Visualization Module
The visualize module provides rich visualization and analysis tools for infrastructure simulation results.
Dashboard
Real-time dashboard for infrastructure simulation monitoring.
- class infralib.visualize.dashboard.DashboardState(simulator: ~infralib.simulator.Simulator = None, is_running: bool = False, current_step: int = 0, max_steps: int = 1000, step_delay: float = 0.1, states_history: ~collections.deque = <factory>, budget_history: ~collections.deque = <factory>, cost_history: ~collections.deque = <factory>, failure_history: ~collections.deque = <factory>, action_history: ~collections.deque = <factory>)[source]
Bases:
objectContainer for dashboard state data.
- __init__(simulator: ~infralib.simulator.Simulator = None, is_running: bool = False, current_step: int = 0, max_steps: int = 1000, step_delay: float = 0.1, states_history: ~collections.deque = <factory>, budget_history: ~collections.deque = <factory>, cost_history: ~collections.deque = <factory>, failure_history: ~collections.deque = <factory>, action_history: ~collections.deque = <factory>) None
Network Visualization
Network topology visualization for infrastructure systems.

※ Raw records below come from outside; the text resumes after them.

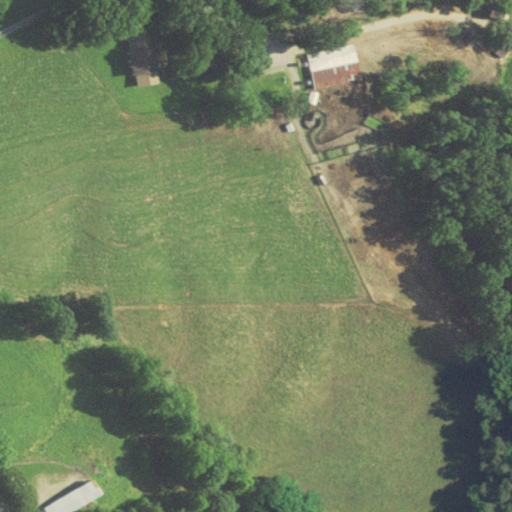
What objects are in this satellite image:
road: (253, 19)
building: (129, 51)
building: (319, 59)
building: (59, 492)
road: (0, 511)
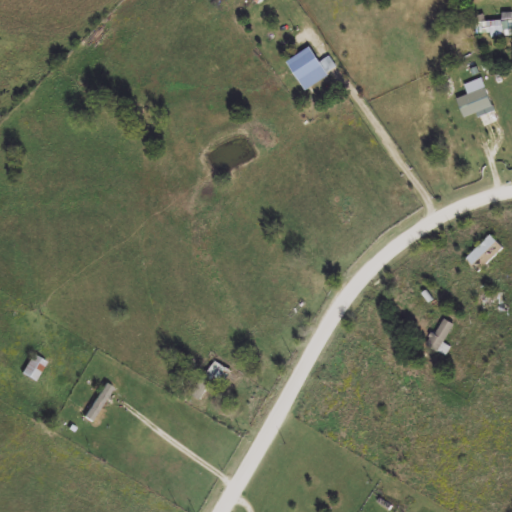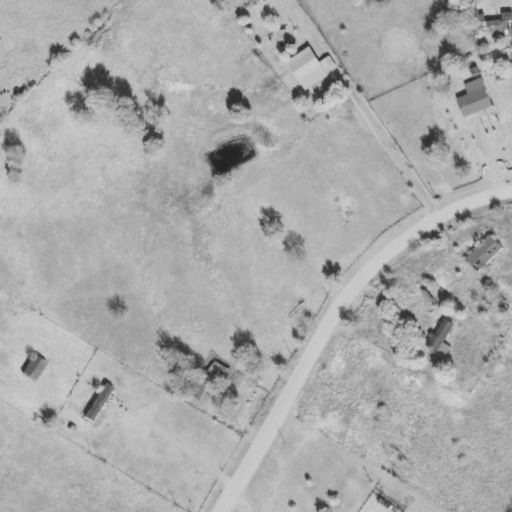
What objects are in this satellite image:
building: (492, 25)
building: (311, 67)
building: (476, 102)
road: (398, 143)
building: (485, 253)
building: (490, 299)
road: (329, 313)
building: (442, 338)
building: (33, 367)
building: (210, 379)
road: (183, 438)
road: (252, 497)
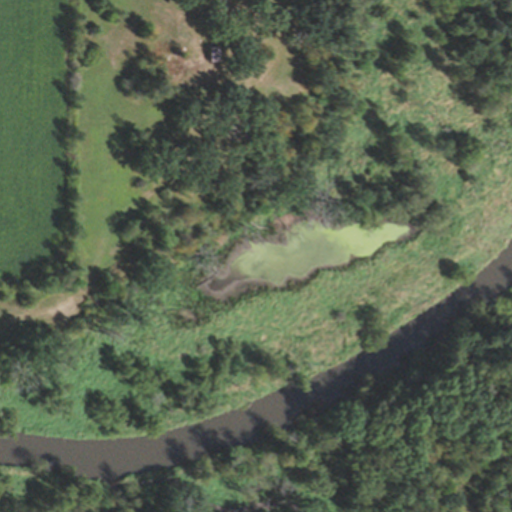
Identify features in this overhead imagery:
river: (278, 425)
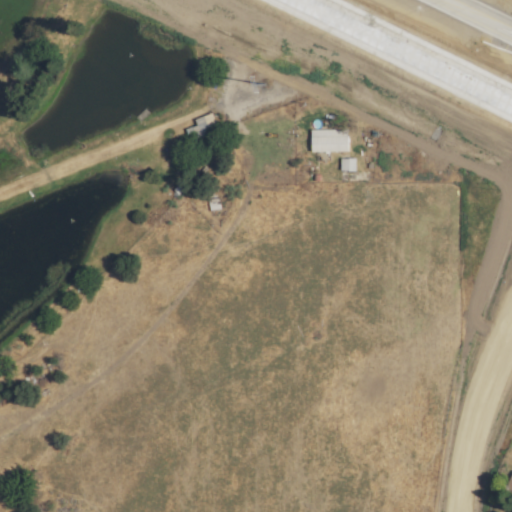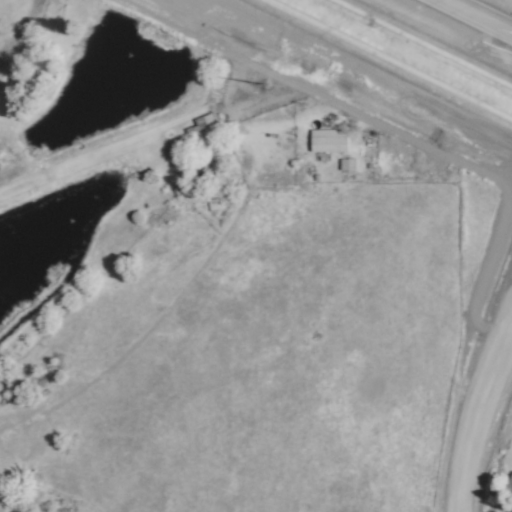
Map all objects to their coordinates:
road: (476, 17)
road: (406, 51)
building: (200, 126)
building: (327, 141)
building: (346, 165)
crop: (258, 369)
road: (487, 429)
building: (509, 486)
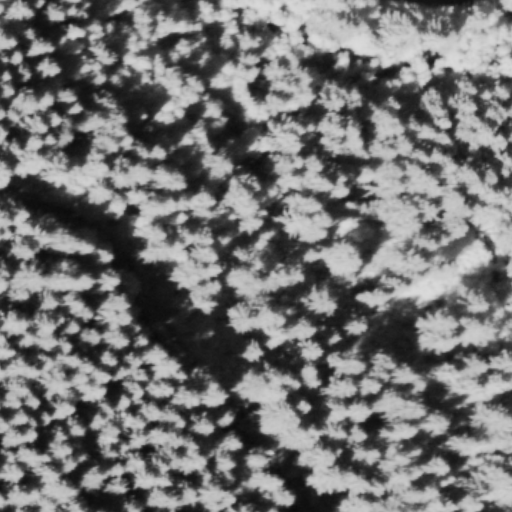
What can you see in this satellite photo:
road: (188, 319)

- class infralib.visualize.network.NetworkVisualizer[source]
Bases:
objectVisualize infrastructure networks and topologies.
- create_network_graph(components: list[dict], connections: list[tuple] = None, layout: str = 'spring') Figure[source]
Create network graph visualization of infrastructure components.
- create_geographic_map(components: list[dict], center_lat: float = 52.5, center_lon: float = 13.4, zoom: int = 10) Map[source]
Create geographic map with infrastructure components.
- create_cascade_visualization(components: list[dict], cascade_steps: list[dict], connections: list[tuple] = None) list[Figure][source]
Create animation frames showing cascade failure propagation.
Plots
Static visualization plots for infrastructure simulation data.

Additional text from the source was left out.